В этом случае мы можем сказать, что источник и передатчик информации сливаются воедино в человеке, становящемся отправителем сообщения (даже если различить в нем мозг как источник информации и артикуляционный аппарат как передающее устройство).

Здесь, однако, мы вынуждены задаться вопросом, волен ли человек в своих речах, свободен ли он говорить все что вздумается или он тоже предопределен неким кодом. Сам факт того, что «наши мысли» являются нам не иначе как в словах, неизбежно наводит на мысль, что и источник сообщения также подвластен коду. Язык, его механизм, заставляет сказать так, а не эдак, предписывая говорить одно, а не другое. А если так, то подлинным источником и хранилищем потенциальной информации следует считать сам код. Код, напомню, рассматриваемый как система вероятностей, ограничивающая равновероятность источника, но, в свою очередь, оказывающаяся равновероятной по отношению к не бесконечному, хотя и достаточно длинному ряду выстраиваемых на его основе сообщений.

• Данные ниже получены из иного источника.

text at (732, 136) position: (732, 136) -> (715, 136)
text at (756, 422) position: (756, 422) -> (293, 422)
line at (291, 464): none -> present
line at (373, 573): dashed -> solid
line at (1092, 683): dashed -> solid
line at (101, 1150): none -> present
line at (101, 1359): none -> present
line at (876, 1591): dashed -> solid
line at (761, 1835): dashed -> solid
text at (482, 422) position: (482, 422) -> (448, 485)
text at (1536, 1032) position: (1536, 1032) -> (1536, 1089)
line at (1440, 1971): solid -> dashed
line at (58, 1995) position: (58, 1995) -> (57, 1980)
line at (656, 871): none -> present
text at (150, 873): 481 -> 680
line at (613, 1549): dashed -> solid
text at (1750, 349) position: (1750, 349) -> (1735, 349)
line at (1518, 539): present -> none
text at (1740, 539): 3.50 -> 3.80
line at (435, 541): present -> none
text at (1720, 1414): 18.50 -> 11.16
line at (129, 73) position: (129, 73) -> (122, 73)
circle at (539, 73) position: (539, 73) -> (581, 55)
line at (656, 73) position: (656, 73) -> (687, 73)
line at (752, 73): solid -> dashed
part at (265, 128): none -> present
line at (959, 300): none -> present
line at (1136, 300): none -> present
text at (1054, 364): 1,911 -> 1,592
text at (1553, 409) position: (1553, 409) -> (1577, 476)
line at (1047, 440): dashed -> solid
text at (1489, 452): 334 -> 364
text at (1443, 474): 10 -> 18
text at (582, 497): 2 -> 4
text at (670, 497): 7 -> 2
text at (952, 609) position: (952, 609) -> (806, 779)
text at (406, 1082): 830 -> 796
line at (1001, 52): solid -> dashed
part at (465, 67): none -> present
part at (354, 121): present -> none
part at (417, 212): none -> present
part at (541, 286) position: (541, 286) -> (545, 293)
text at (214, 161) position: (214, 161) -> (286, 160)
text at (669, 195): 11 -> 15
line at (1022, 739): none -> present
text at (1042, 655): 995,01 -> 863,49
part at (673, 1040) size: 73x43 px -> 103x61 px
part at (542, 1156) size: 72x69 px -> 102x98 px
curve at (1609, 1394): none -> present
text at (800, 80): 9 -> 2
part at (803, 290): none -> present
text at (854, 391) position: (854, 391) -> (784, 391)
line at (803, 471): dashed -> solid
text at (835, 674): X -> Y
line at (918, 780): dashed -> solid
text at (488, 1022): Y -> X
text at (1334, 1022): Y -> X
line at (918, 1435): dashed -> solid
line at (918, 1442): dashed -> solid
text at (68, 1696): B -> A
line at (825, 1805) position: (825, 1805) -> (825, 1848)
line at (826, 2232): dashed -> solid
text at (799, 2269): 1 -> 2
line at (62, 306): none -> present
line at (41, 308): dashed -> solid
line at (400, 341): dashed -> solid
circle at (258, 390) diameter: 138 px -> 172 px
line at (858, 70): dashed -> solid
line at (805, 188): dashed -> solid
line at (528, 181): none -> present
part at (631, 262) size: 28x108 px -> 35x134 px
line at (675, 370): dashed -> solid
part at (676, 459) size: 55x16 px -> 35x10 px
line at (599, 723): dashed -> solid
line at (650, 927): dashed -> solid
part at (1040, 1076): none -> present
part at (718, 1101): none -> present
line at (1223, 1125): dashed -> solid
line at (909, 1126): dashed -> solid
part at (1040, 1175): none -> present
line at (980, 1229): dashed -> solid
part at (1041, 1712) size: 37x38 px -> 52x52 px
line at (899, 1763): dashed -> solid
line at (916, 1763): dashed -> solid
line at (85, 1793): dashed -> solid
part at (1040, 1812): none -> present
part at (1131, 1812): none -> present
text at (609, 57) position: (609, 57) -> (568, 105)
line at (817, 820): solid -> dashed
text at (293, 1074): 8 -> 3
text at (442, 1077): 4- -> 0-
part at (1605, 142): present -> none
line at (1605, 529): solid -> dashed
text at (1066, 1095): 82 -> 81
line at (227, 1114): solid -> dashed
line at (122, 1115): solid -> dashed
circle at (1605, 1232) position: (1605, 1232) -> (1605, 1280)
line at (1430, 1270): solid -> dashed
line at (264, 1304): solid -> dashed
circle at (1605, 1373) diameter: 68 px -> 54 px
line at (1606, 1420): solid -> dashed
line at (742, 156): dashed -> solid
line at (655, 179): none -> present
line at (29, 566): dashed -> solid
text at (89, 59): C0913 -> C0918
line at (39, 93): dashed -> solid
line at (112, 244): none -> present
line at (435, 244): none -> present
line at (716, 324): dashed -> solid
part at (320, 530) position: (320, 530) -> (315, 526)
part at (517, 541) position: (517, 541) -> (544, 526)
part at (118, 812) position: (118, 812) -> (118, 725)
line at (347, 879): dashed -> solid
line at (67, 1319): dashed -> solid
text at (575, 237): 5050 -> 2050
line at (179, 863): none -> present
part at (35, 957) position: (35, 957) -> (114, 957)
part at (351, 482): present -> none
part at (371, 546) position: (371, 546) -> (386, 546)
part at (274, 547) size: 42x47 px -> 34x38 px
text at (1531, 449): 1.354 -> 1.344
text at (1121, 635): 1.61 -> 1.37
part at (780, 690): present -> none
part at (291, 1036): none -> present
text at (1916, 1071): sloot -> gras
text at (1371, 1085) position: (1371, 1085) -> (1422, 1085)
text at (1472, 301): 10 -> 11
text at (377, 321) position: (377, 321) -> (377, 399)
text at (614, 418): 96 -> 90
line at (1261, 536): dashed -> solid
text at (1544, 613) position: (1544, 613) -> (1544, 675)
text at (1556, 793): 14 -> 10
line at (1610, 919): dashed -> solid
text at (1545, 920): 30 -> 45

V. 2. Вопрос этот является главной проблемой философии языка и формулируется по-разному. Пока что мы его оставим, ограничившись определением отправителя как говорящего человека, чья речь обусловлена всеми соответствующими биологическими и культурными факторами, отчего и можно предположить, что в большинстве случаев речь будет автоматически навязываться кодом [Ср. крайнюю позицию, занимаемую по этому вопросу Лаканом Ecrits, cit, из критиков Лакана упомянем Francois van Laere, Lacan ou le discours de I'inconscient, in «Synthese», aprile-maggio, 1967.]. И все же, говоря об отправителе, мы считаем его источником информации, имея в виду, что, чем бы ни была продиктована его речь, в акте говорения правила кода неизбежно регулируют и ограничивают разнообразие и богатство потенциальных высказываний [Факт влияния языкового кода на говорящего заставляет вернуться к вопросу о том, является ли лингвистика частью семиологии или семиология частью лингвистики, если в качестве кода как источника всякой возможной информации выступает словесный язык. Однако Лакан полагает, что также и сам словесный язык может кодифицироваться на базе глубинного бинарного механизма (см. по этому поводу весь раздел д.5).].